As I drove to the clinic with her, I had my hand on her and was talking to her in the back seat. I felt her sag and when her bowels evacuated I knew she was gone. But still I hoped, until I pulled her, dead and limp, from the car and laid her out next to the car on the parking lot. I was hoping, I guess, that she might be revived...that there was some last act of heroic veterinary treatment that could be performed...but I knew.

I keep seeing her lying there. I keep seeing the vet tech carrying her off. I keep thinking she cannot possibly be gone.

I failed her somehow. I just have this big empty hole and no dog.

Wednesday, October 24, 2007

And so again

So, I just ran into a fellow who almost hired me and managed to blow a nice opportunity to visit. I just am too focused on the end goal - I suck at socializing pleasantly and making small talk. I just wish I was a smarter, better person.

How am I going to do better if I can’t stop being the same?

And ran into is a bit of nonsense. I saw where he was and walked past him as though I had just seen him. Bullshit is its own reward I suppose.

Tuesday, October 23, 2007

yeah

so i really need to stop sucking so much. and maybe provide for my family. find a way to let my wife vent her anger in a constructive way.

Sunday, October 21, 2007

Gah

I don’t even know where to start. The horror of my daughter being raped won’t get out of my head. I have moments when I think about other things...even when I laugh and forget for a few seconds, but it’s like a burst of air lifted a tarp off me for a moment and then the blackness of this evil settles back onto my head.

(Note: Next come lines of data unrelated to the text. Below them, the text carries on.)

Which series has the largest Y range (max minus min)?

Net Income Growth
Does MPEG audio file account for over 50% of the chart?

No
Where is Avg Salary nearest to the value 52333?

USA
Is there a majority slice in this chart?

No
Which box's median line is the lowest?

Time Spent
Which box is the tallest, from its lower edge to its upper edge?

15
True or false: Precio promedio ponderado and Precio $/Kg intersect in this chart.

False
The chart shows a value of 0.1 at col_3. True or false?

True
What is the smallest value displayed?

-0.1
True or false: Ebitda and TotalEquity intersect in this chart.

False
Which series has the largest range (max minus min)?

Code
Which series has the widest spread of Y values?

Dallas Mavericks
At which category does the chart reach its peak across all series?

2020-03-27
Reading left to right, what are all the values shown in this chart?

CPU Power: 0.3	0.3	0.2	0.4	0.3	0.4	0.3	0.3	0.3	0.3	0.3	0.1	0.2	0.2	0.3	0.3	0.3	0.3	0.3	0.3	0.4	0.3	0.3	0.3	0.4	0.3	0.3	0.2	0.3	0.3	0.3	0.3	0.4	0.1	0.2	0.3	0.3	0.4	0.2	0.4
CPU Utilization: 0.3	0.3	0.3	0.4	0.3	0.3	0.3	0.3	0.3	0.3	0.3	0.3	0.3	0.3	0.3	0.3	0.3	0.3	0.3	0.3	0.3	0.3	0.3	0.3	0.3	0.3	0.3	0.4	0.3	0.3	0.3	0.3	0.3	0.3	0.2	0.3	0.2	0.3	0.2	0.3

The work thing is stressing beyond comprehension too. I cannot keep up with everything I need to do, I am totally dependent on the good will of a supervisor and a temporary assignment and I live in this brain fog where i cannot seem to ever get enough focus to get done what needs doing. And that carries over into my pathetic performance as father and husband and manager of the household paperwork.

And the finances. I cannot believe how much we spend and I don’t understand why I can’t slow it down.

And then I wonder why I have nearly constant debilitating headaches and why my chest hurts so badly I can’t sleep some nights.

And now. More travel. Yeesh.

Thursday, April 26, 2007

Private Journal

Sometimes, it is very hard to maintain a happy face. The repeated rejections in a job search don’t help.